この状態から、内容証明郵便等を用いて消滅時効の援用を行い、債権者側がそれを認めた場合、信用情報の登録内容は次のように変化します。

  • 時効成立に伴い、債権者からCICへ情報の更新データが送信される
  • 「異動」があった契約について、終了状態を示す「完了」や「契約終了」といったステータスに変更される
  • 法的な債権債務関係が消滅した事実に基づき、保有期限のカウントダウンが始まる

実務上、時効援用が成功した直後にブラックリストが一瞬で消えるわけではありません。一度「完了」というステータスに置き換えられ、そこから一定の保有期間を経るというステップを踏むのがCICの仕組みです。

「完了」表示から完全消滅までの期間と実例

CICにおける最大のポイントは、「完了」または「契約終了」等の情報が登録された日から最長5年という保有期限が定められている点です。

実際の事例を見てみましょう。ある債務者が、数年以上前に借入れを行った消費者金融からの請求に対し、消滅時効の援用を行いました。債権者が時効の成立を受け入れた結果、数週間後にその債務者のCICを開示すると、以下の状態になっていました。

  • 長年記載されていた「異動」の文字が消去、あるいは「完了」の文字に変更された
  • 入金状況のグリッド(横一列のマーク)に過去の滞納を示す「P」や「$」などが並ぶ中、直近のステータス欄が「完了」となった

この状態を確認した時点では、まだ審査に通るほどのクリーンな状態ではありません。しかし、この「完了」データがCICに登録された日が起算点となります。

法律上の取り扱いや信用情報機関の規約に基づき、この「完了」の日から5年が経過した日を迎えると、CICのシステムからその契約に関する情報そのものが完全に自動消滅(ファイルごと削除)します。結果として、いわゆる「白紙」のクリーンな信用情報に戻ることになります。

実務上知っておくべき注意点とポイント

時効援用後のCICの動きに関して、債務者が知っておくべき実務上の重要なポイントがいくつかあります。

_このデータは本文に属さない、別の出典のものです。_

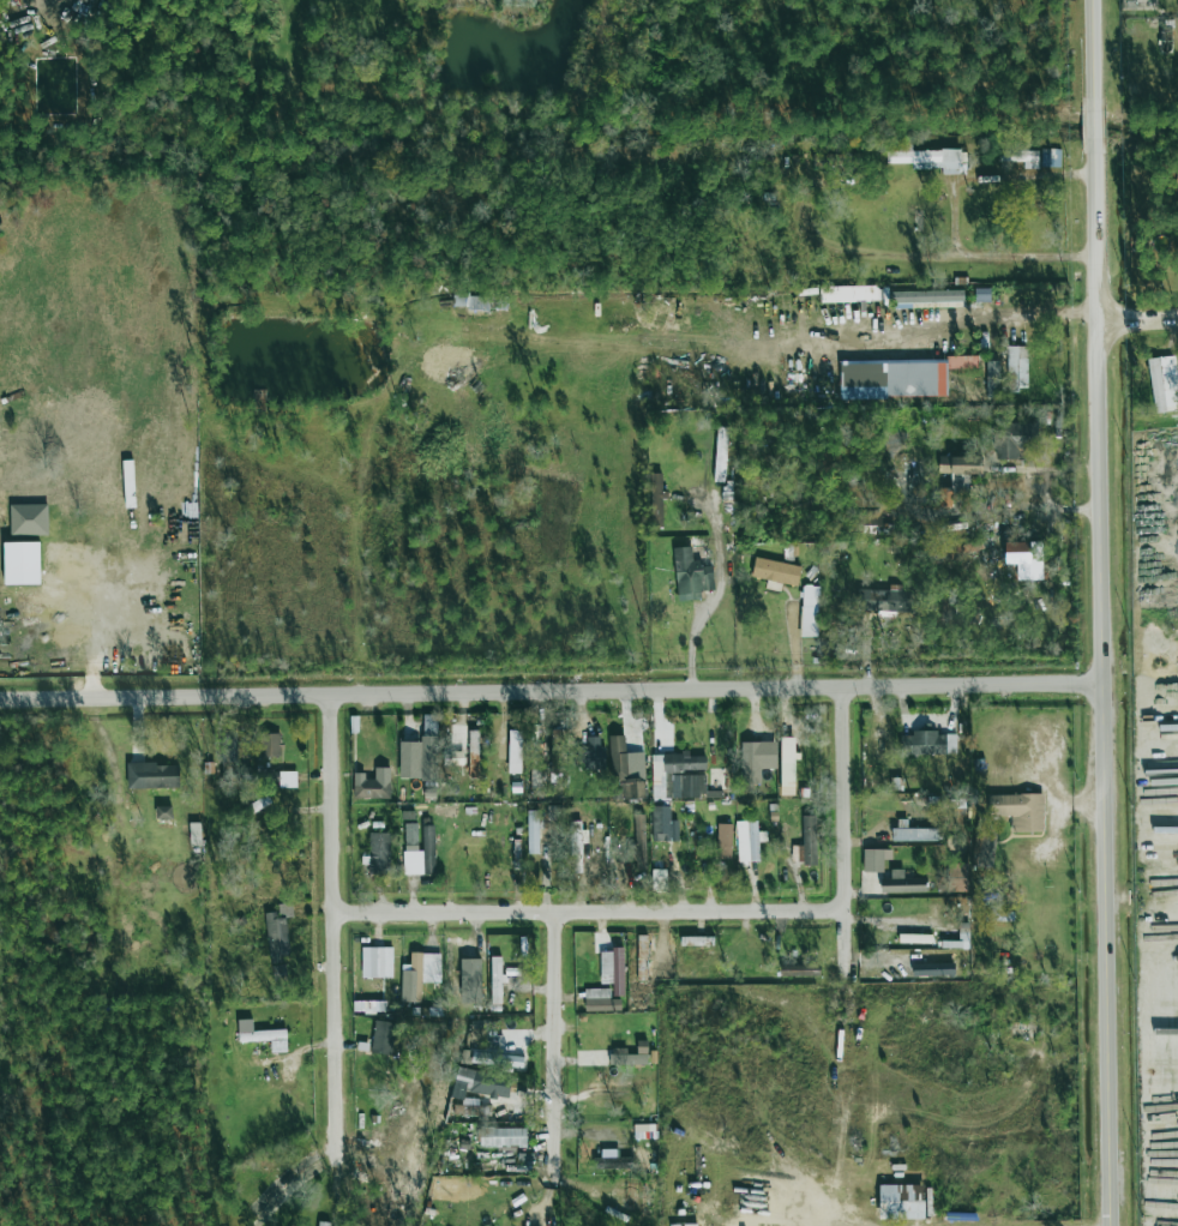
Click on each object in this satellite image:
building: (1017, 156)
building: (1050, 158)
building: (926, 159)
road: (992, 255)
building: (849, 294)
building: (982, 295)
building: (928, 296)
road: (1005, 315)
road: (1137, 321)
road: (865, 353)
building: (1014, 367)
building: (897, 377)
building: (1163, 383)
building: (1014, 440)
building: (960, 465)
building: (21, 477)
road: (1046, 486)
building: (945, 497)
building: (656, 500)
building: (28, 519)
building: (959, 551)
building: (21, 563)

1. 「完了」ではなく「貸倒」や「移管」になるケースもある

債権者の事務処理の方針や、債権がサービサー(債権回収会社)に譲渡されていた経緯などによっては、時効成立後のステータスが「完了」ではなく「貸倒」や「法定免責・その他」といった表現になることがあります。基本的にはどのような表現であれ、債権債務が終了した日、あるいは時効処理が完了した日が起算点となり、そこから5年で消える仕組みは変わりません。

2. 信用情報の開示報告書は必ず自分で確認する

時効援用を代理人や司法書士等の専門家に依頼して完了させた場合でも、実際にCIC上でどのようにデータが書き換わったのかは、ご自身でCICの開示請求を行って自分の目で確認することが重要です。「いつ完了情報が入ったか」が分からないと、5年後の消滅時期を正確に特定することができないためです。

3. 自社系列の会社での再審査への影響

CICから事故情報が完全に消えるまでの5年間は、当然ながら新たな借入れやクレジットカードの作成審査に影響が出ます。また、時効援用を行った特定の会社(およびそのグループ会社)の社内ブラックデータには、法的な時効消滅後も半永久的に記録が残り続ける可能性があるため、同じ会社や系列グループのサービスを再び利用することは基本的に難しい点にも注意が必要です。

まとめ

時効援用が成功した後にCICの事故情報が「完了」と更新され、そこから5年経過して自動消滅した実例は、正しい法的手続きと時間経過がもたらす正常な結果です。

時効援用は、法的に借金の返済義務を消滅させるだけでなく、将来的に信用情報をクリーンな状態に戻し、経済的な生活の立て直しを図るための極めて効果的な手段です。焦らずに情報の変化を把握し、着実にステップを踏むことが大切です。